30. September 2013

EGOZENTRISCHER GRÖßENWAHN

Tja, Reich-Ranickis Tod… Die Nachrufe allesamt positiv und allesamt mehr oder weniger Varianten dessen, was Frank Schirrmacher von der FAZ, der ihm auch persönlich sehr verbunden war, bewundernd sagt: „Er war ein großer Mann.“

All diese Nachrufe auf diesen großen Mann, diesen Literatur-Papst sind nachvollziehbar. Dennoch: sie verursachen in mir ein ungutes Gefühl. Denn etwas meiner Ansicht nach Wesentliches bleibt ungesagt. Eine sehr bestimmende und wirkungsvolle Seite an ihm: seine gnaden- und kompromisslos verletzende Seite.

Unzählige Male und auf unterschiedlichste Weise hat er unter anderem seine Gesprächspartner verletzt, beispielsweise indem er seine Sachargumente mit der menschlichen Ebene verknüpft hat. Schmerzhaft in Erinnerung beispielsweise die Folge des Literarischen Quartetts, in der er seine Kollegin Sigrid Löffler – alles andere als eine leicht verletzbare und zart besaitete Person – durch diese seine Art zum Weinen brachte. Für sie war eine Grenze überschritten. Sie hat das Quartett verlassen.
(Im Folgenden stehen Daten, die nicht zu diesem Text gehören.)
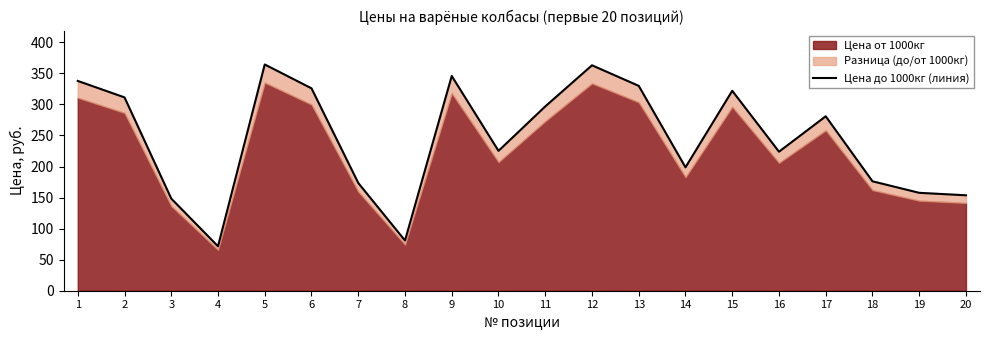

Reading left to right, transcribe all the data shown in this chart.

1=337.8	2=311.3	3=148.4	4=71.5	5=364.3	6=325.9	7=173.5	8=80.8	9=345.8	10=225.2	11=296.8	12=363.0	13=329.9	14=198.7	15=321.9	16=223.9	17=280.9	18=176.2	19=157.7	20=153.7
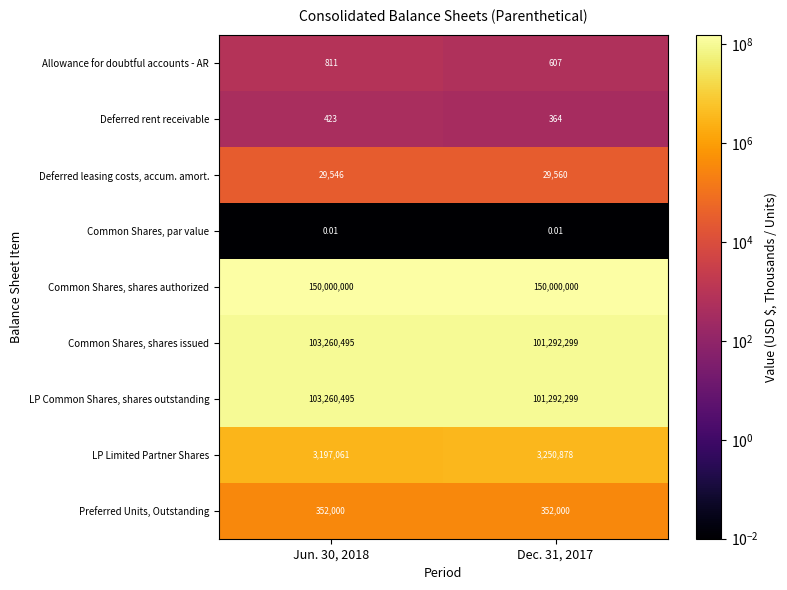

How many distinct data groups are displayed?

9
Seinen egozentrischen Größenwahn haben er und andere wahlweise mit den Scheinargumenten gerechtfertigt, die Wahrheit müsse zumutbar sein… er sei von der Leidenschaft für die Literatur getrieben und könne nicht anders… er sei Anwalt der so genannten und von ihm definierten „guten Literatur“ oder aber – besonders perfide – das Publikum genieße diese Form von Unterhaltung.

„Jede Kritik, die es verdient, eine Kritik genannt zu werden, ist auch eine Polemik.“ Auf diese seine Haltung war er offensichtlich sogar stolz.

Natürlich passt da die Bezeichnung Literatur-Papst besonders gut. Auch ein Papst ist der Meinung, dass sein Wort die Wahrheit sei. Und auch die Gläubigen glauben das. Außerdem gibt es lediglich EINEN, der noch über dem Papst steht: Gott. Und von Reich-Ranicki wissen wir, dass er nicht gläubig war…

Mich hat diese Art von Gesprächskultur schon immer abgestoßen, denn sie hat meiner Ansicht nach sehr plastisch gezeigt, dass Reich-Ranicki letztlich die Literatur mehr wertgeschätzt hat als den Menschen, der diese Literatur liest.

Es ist Usus, über Tote nichts Schlechtes zu sagen. Zumal nicht so kurz nach deren Tod. Eine hat sich dieser Regel widersetzt: die Autorin Juli Zeh. Ein Klient hat mich aufgrund meines letzten Blogeintrags auf Zehs Nachruf aufmerksam gemacht, in welchem sie schreibt, dass dem Anspruch von Reich-Ranicki auf Deutungshoheit etwas Antiquiertes anhaftete… der Diskurs inzwischen vielstimmiger geworden sei… und sie dem literaturkritischen Stil, für den er stand, nicht nachtrauere.

Ist das nicht wunderbar auf den Punkt gebracht?

Zeh wurde vor wenigen Tagen mit dem diesjährigen Thomas-Mann-Preis ausgezeichnet. In der Jurybegründung heißt es, sie sei eine temperamentvolle und experimentierfreudige Erzählerin, die in ihren Werken die Frage nach individueller Freiheit und Verantwortung, nach gesellschaftlichen Werten und Orientierungen in den Mittelpunkt stelle.

Die Preisträgerin wurde am 18. September bekannt gegeben, einen Tag, bevor Marcel Reich-Ranicki gestorben ist. Mit ihrem Nachruf hat sie wie ich finde erneut unter Beweis gestellt, dass sie diesen Preis verdient, denn auch literaturbezogene Werte sind Werte, die hinterfragt werden müssen!